The Marvel Cinematic Universe continues to thrive critically and financially, but the Nords God Thor hasn’t shared much of that success. Both Thor and Thor: The Dark World are regarded as two of the weakest Marvel films (even though I find Dark World to be underrated). Thor: Ragnarok is a noticeable improvement, as it offers up one of the MCU’s most entertaining and unique entries, but is still held back by trappings of the Marvel brand.
After the powerful God of Death Hela takes over Asgaard, Thor: Ragnarok follows Thor and his quest to avenge his father Odin, which takes him on a cosmic journey along with a few familiar Marvel faces.
Thor: Ragnarok will receive a lot of comparisons to Guardians of the Galaxy, and that isn’t a bad thing. Quirky indie director Taika Waititi is easily the most interesting name to helm a Marvel film since James Gunn with the original Guardians, with Waititi having successfully matching an eccentric wit and heart in his films. Waititi, for the most part, is able to make this film in his own voice.
Marvel films have always had a sense of humor, but Ragnarok stands out as their funniest film yet. Waititi has an ability to make seemingly silly pratfalls work onscreen, with a lot of the humor being an interesting dissection of superhero cliches. From The Hulk to a few new faces (Korg steals the show), almost every character has their own great comedic moment to shine. Writer Eric Pearson also helps give Thor a more defined personality, one that is equally humorous while still having a human core.
Stealing the show is Chris Hemsworth, who truly shines from start to finish. Hemsworth has shown comedic chops in the past, but never before has had quite this large of a role to shine. He’s endlessly charismatic, but also can be a lot more introspective when needed with the character. After two films, its good that Marvel has finally decided what to do with Thor as a character. Tom Hiddleston, Tessa Thompson, and Mark Ruffalo round out the Thor’s crew well, with their natural chemistry make for a fun “Revengers” team.
What surprised me most is how assured Waititi is as a visual stylist. This film has a unique cosmic look that is engrossing, and actually takes advantage of its 3D with some epic shots. The action here is also quite impressive, with Waititi’s steady camerawork and mix of slow-motion making for some grandiose moments. Hela’s raid of Asgaard is easily the most impressive Marvel action scene since the hallway fight in the first season of Daredevil.

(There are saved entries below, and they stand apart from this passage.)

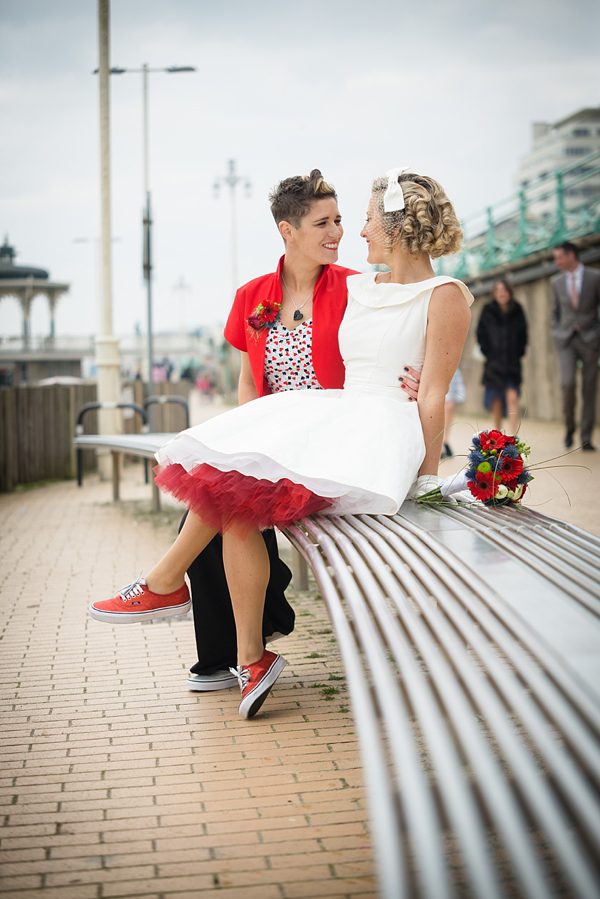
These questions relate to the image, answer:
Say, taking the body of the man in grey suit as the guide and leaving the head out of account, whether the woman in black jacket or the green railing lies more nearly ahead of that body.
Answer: the woman in black jacket

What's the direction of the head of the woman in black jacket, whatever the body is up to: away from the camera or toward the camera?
toward the camera

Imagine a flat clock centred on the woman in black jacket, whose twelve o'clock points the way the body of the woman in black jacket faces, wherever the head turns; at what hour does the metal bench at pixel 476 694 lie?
The metal bench is roughly at 12 o'clock from the woman in black jacket.

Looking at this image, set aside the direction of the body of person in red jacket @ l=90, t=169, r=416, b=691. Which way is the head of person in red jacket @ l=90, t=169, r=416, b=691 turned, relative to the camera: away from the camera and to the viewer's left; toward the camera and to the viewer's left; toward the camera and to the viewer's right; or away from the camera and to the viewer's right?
toward the camera and to the viewer's right

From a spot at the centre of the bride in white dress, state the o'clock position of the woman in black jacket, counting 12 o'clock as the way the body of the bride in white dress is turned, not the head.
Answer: The woman in black jacket is roughly at 5 o'clock from the bride in white dress.

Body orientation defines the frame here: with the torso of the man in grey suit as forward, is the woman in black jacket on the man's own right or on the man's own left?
on the man's own right

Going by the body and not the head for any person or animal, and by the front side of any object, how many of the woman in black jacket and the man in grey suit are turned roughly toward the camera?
2

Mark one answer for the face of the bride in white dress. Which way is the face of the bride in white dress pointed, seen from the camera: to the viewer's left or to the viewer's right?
to the viewer's left

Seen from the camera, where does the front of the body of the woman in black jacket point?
toward the camera

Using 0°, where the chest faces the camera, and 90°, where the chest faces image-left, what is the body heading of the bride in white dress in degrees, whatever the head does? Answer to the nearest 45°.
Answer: approximately 45°

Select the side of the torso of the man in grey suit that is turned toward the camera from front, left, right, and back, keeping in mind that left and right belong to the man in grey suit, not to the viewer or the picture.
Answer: front

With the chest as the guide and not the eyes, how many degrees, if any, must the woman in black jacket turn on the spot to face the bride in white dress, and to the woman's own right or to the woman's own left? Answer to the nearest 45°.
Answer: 0° — they already face them
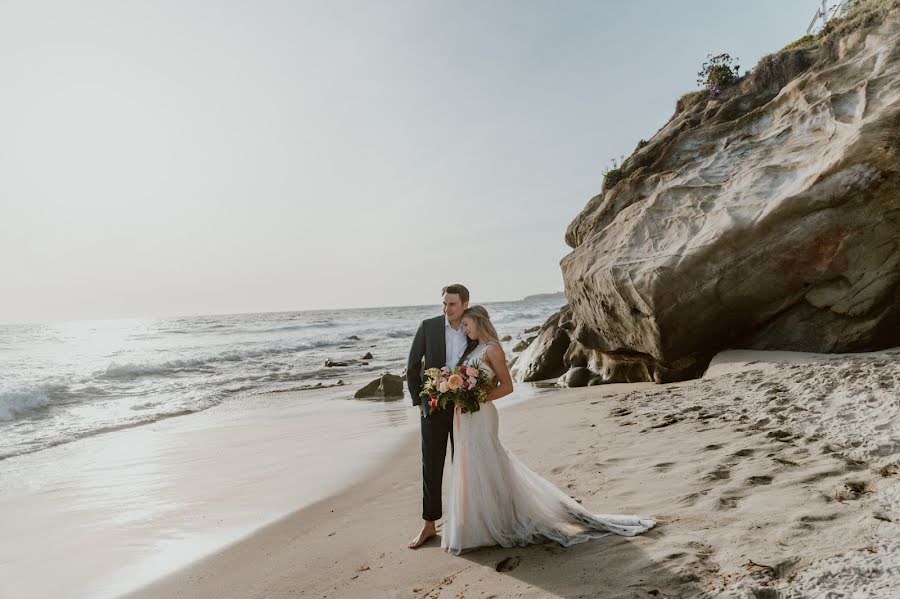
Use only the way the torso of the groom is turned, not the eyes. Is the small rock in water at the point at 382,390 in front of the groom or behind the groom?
behind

It’s a shame that this film ulitmately dips into the familiar problems that have held back previous MCU films. Cate Blanchett brings some professionalism to the role of Hela, but as a villain she never feels defined. Her sidekick played by Karl Urban is easily one of the most useless characters Marvel has had in their films, floating around until he’s called upon to be a plot device. It would be one thing if the film didn’t dedicate much screen time to either character, but its peculiar because there is an effort to try and render both characters. Why Marvel can’t crack the villain code remains bizarre.
This may be controversial to some, but I think this movie drops the ball with its third act. Sure, it packs some impressive action that is sure to excite fans and dazzle the eye. However, its the cliched, bombastic finale we have come to except from Marvel – seemingly going through the motions. It also feels out of place tonally, as the film’s mostly humor-focused two-thirds are substituted for straight-up action.It left me feeling that Waitit’s comedic vision had some rigid compromises.
Even with my issues, Thor: Ragnarok is a satisfying superhero spectacle that also equals as one of the year’s funniest films. Make sure you stay after the credits, as audiences are greeted with a great set-up to Avengers Infinity War.